Comment by thaumasiotes

9 months ago

Take two documents.

Feed one through an LLM, one word at a time, and keep track of words that experience greatly inflated probabilities of occurrence, compared to baseline English. "For" is probably going to maintain a level of likelihood close to baseline. "Engine" is not.

Do the same thing for the other one.

See how much overlap you get.

Wouldn't a simple comparison of the word frequency in my text against a list of usual word frequencies do the trick here without an LLM? Sort of a BM25?

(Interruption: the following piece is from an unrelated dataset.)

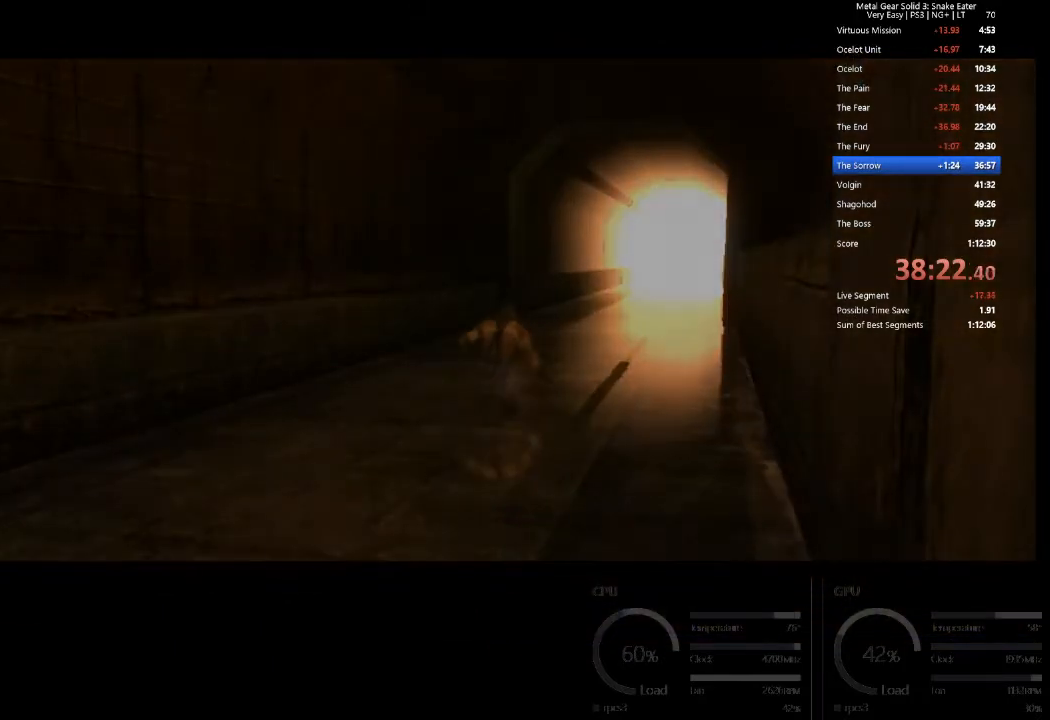
{"buttons": [], "left_stick": "center", "events": [[66, "CROSS", "up"], [66, "R2", "up"], [116, "CROSS", "down"], [367, "CROSS", "up"]]}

  • It might; it's not going to do the same thing. The LLM will tell you words that would likely appear in a similar text. Word frequency will tell you words that have actually appeared in your text. I'm postulating that the first kind of list is much more likely to show strong overlap between two similar documents than the second kind of list.

    Vocabulary style matters a lot to what words are actually used, but much less to what words are likely to be used. If I'm following a style guide that says to use "automobile" instead of "car", appearance probabilities for "automobile" will be greatly inflated. And appearance probabilities for "car" will also be greatly inflated, just to a lesser extent than for "automobile". Whereas actual usage of "car" will be pegged at zero.

    Determining how similar two texts are is something that an LLM should be good at. It should be better than a simple comparison of word frequency. Whether it's better enough to justify the extra compute is a different question.